━━━ Source data

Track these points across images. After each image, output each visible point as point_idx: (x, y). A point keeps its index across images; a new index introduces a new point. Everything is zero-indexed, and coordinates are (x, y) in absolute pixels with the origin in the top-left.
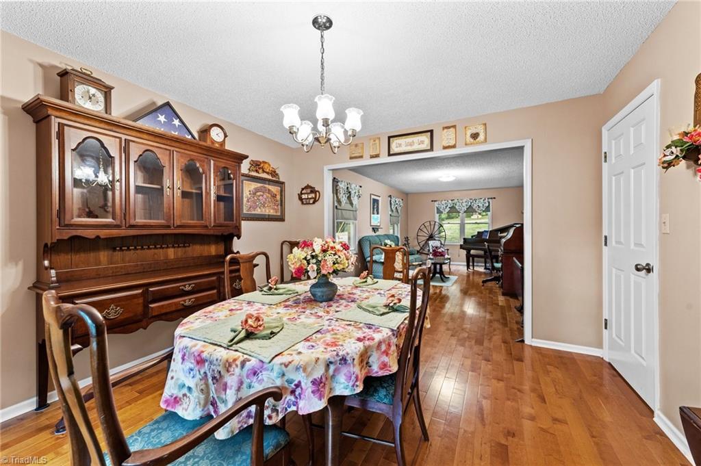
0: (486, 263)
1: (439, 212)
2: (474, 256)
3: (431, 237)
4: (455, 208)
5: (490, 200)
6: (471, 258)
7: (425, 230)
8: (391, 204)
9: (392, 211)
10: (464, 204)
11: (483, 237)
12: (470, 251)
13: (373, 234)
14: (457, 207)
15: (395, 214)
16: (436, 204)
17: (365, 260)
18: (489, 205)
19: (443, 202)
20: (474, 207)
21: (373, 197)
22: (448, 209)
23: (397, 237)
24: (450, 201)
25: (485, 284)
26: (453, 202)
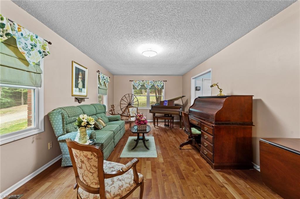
0: (165, 122)
1: (134, 88)
2: (158, 118)
3: (130, 105)
4: (144, 86)
5: (164, 82)
6: (156, 119)
7: (125, 100)
8: (99, 78)
9: (101, 84)
10: (150, 84)
11: (164, 105)
12: (155, 114)
13: (77, 104)
14: (145, 86)
15: (103, 87)
16: (132, 83)
17: (56, 138)
18: (163, 85)
19: (137, 82)
20: (155, 86)
21: (75, 65)
22: (140, 87)
23: (104, 106)
24: (141, 82)
25: (182, 148)
26: (143, 82)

━━━━━━

Exercise: Each of the lines above should be transcribed exactly; no image is to be copied.

Output:
Track these points across images. After each image, output each visible point as point_idx: (x, y). A point keeps its index across images; a new index introduces a new point. Everything is zero-indexed, and coordinates are (x, y) in absolute pixels with the origin in the top-left.
0: (486, 263)
1: (439, 212)
2: (474, 256)
3: (431, 237)
4: (455, 208)
5: (490, 200)
6: (471, 258)
7: (425, 230)
8: (391, 204)
9: (392, 211)
10: (464, 204)
11: (483, 237)
12: (470, 251)
13: (373, 234)
14: (457, 207)
15: (395, 214)
16: (436, 204)
17: (365, 260)
18: (489, 205)
19: (443, 202)
20: (474, 207)
21: (373, 197)
22: (448, 209)
23: (397, 237)
24: (450, 201)
25: (485, 284)
26: (453, 202)
0: (165, 122)
1: (134, 88)
2: (158, 118)
3: (130, 105)
4: (144, 86)
5: (164, 82)
6: (156, 119)
7: (125, 100)
8: (99, 78)
9: (101, 84)
10: (150, 84)
11: (164, 105)
12: (155, 114)
13: (77, 104)
14: (145, 86)
15: (103, 87)
16: (132, 83)
17: (56, 138)
18: (163, 85)
19: (137, 82)
20: (155, 86)
21: (75, 65)
22: (140, 87)
23: (104, 106)
24: (141, 82)
25: (182, 148)
26: (143, 82)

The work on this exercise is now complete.